What do I wish I knew then?

  • Many people do not get the bull’s-eye rash, and you can absolutely have Lyme without presenting a rash (contrary to what my Dr told me at the time.) I could’ve saved myself from years of pain and cognitive dysfunction if I had been treated immediately after my bites.
  • Routine blood tests for Lyme are not reliable and could prove deadly (link)
  • Also, be sure to research Lyme CO-INFECTIONS, these can be even more harmful than Lyme itself- I also have Babesia and Bartonella.
  • 80% of ticks in Europe carry Bartonella and if you happen to be in NY over 40% of ticks in the Hudson Valley are positive for Lyme AND Babesia (and these rates are increasing all the time).
  • Also, because this is a picture of a port, I’d like to warn anyone with a PICC line to be aware of the symptoms of blood clots. I had a picc for ONE week and developed DVTs (aka blood clots) almost immediately, but doctors thought my symptoms were from an allergic reaction. It wasn’t, and I almost died. Ports require major surgery with anesthesia but can safely last for years and there is way less risk of infection and clots. (I’ve had my port for almost 4 years now with absolutely no issues, one of the best medical decisions I ever made! It has also allowed me to treat my dysautonomia with a liter of saline everyday since no other medications helped!)

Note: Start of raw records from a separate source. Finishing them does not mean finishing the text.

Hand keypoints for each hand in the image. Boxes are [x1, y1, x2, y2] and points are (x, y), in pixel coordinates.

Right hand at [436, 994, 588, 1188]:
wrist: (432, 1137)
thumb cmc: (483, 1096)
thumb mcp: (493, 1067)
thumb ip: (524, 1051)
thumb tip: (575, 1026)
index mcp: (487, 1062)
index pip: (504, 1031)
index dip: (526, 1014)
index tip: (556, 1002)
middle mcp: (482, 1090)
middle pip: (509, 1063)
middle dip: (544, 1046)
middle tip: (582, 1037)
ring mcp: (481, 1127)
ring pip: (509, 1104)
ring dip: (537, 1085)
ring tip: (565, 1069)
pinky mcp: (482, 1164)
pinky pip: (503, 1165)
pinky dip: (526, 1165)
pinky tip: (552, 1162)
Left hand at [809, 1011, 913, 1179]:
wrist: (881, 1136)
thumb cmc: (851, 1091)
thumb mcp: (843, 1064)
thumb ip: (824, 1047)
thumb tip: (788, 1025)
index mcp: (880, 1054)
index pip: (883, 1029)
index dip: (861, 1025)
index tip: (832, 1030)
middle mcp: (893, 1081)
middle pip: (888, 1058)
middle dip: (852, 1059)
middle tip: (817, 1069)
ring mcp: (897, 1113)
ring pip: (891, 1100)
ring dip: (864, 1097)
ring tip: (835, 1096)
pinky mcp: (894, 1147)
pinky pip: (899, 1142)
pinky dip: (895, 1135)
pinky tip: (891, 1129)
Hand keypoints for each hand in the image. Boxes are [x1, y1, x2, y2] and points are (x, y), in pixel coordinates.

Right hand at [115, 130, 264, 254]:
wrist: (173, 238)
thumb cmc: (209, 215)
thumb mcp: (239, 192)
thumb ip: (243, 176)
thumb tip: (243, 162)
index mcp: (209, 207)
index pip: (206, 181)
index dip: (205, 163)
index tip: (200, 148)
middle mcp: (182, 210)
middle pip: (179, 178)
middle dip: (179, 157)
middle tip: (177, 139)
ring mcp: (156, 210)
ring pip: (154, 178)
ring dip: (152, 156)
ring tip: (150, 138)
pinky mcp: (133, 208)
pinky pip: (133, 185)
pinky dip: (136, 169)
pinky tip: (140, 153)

  • Lyme almost always appears alongside other chronic illnesses like dysautonomia/POTS. I believe this is because our immune systems are compromised and therefore we are more susceptible to infections like Lyme and co-infections.

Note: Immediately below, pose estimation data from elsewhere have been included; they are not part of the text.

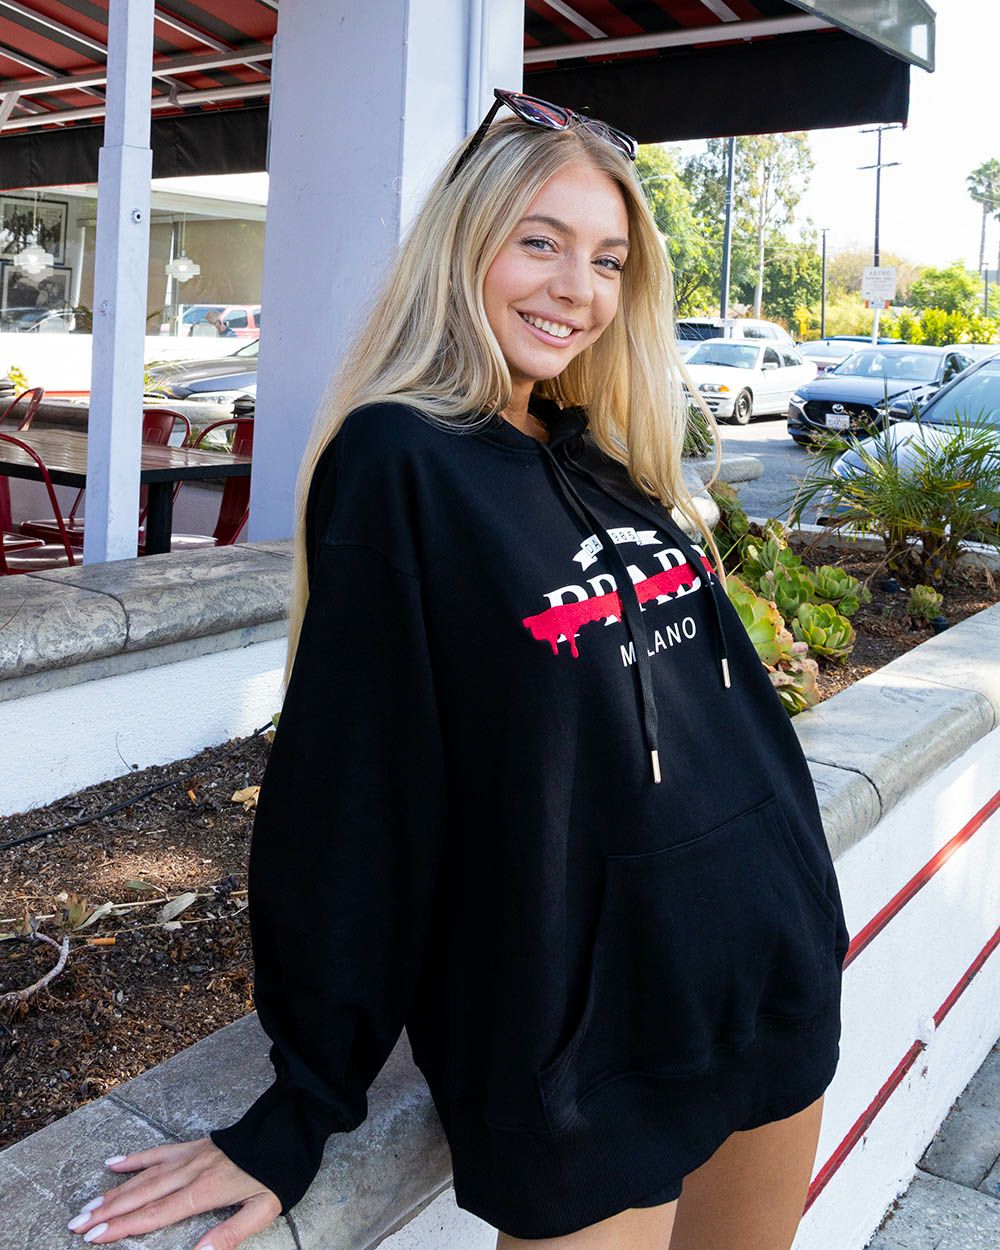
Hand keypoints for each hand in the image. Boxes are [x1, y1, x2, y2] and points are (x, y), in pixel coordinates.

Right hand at [66, 1138, 280, 1246]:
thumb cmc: (278, 1174)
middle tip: (75, 1225)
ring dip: (114, 1191)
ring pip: (144, 1175)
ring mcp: (190, 1155)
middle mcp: (191, 1171)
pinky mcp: (194, 1144)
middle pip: (142, 1195)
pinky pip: (159, 1151)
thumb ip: (230, 1233)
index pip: (156, 1214)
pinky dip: (135, 1158)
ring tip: (87, 1205)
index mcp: (205, 1191)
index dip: (124, 1226)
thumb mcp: (264, 1209)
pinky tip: (114, 1164)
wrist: (288, 1130)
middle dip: (107, 1211)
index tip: (95, 1236)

  • Lyme is commonly misdiagnosed as Chronic Fatigue Syndrome, Dementia, Arthritis, or Fibromyalgia.
  • Bartonella (which greatly affects your brain) is commonly misdiagnosed as an emotional or mental disorder such as depression, anxiety, or even Bipolar Disorder and then you are often prescribed psychopharmaceuticals, which do not help since they can only mask the Bartonella symptoms for so long before it’s obvious they aren’t alleviating symptoms…and then of course you’re even worse off because the root cause has been ignored and once you’re labeled with a psychological condition it is nearly impossible to get doctors to believe you have a serious health issue and not be brushed aside and treated as if it’s “all in your head”!
  • Babesia is known as a “blood parasite”- it is almost impossible to eradicate because to do so, you’d have to kill yourself (literally- since it is in your blood cells). (link)

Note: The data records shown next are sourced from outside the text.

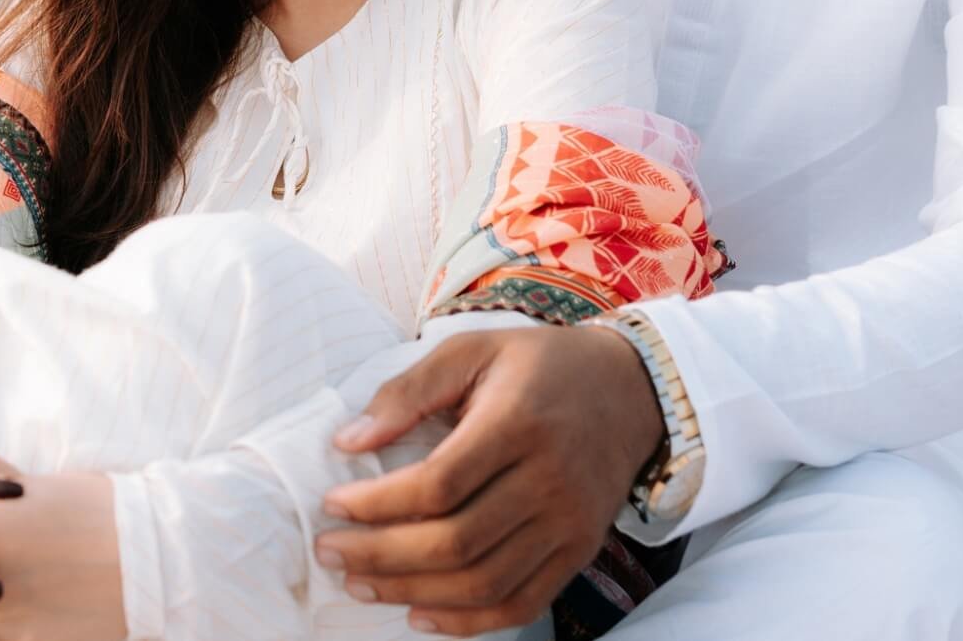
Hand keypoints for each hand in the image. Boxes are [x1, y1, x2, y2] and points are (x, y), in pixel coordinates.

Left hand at [313, 324, 664, 636]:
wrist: (632, 388)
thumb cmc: (541, 364)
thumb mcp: (474, 349)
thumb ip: (410, 390)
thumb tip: (349, 441)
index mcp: (518, 421)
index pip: (438, 484)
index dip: (378, 504)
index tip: (333, 504)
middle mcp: (550, 478)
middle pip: (455, 542)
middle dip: (380, 556)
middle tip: (330, 552)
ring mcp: (570, 522)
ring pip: (482, 582)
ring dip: (411, 593)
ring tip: (361, 583)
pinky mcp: (581, 550)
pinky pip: (520, 603)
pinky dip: (467, 622)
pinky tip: (420, 614)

  • If you think you might have Lyme, you really have to be your own advocate, don’t let a misguided doctor brush you aside or misdiagnose you like I dealt with for a decade!
  • Interested in why Lyme or Chronic Lyme has become a “controversial” topic? This article (link) sums it up nicely

Feel free to comment  with any questions!

PS- It’s also Ehlers-Danlos Syndrome (EDS) Awareness month (shout out to the zebras!)


Another painting in progress with a little bit of lime green in honor of Lyme awareness (and it shows my hand which frequently experiences severe joint pain that sometimes prevents me from painting at all).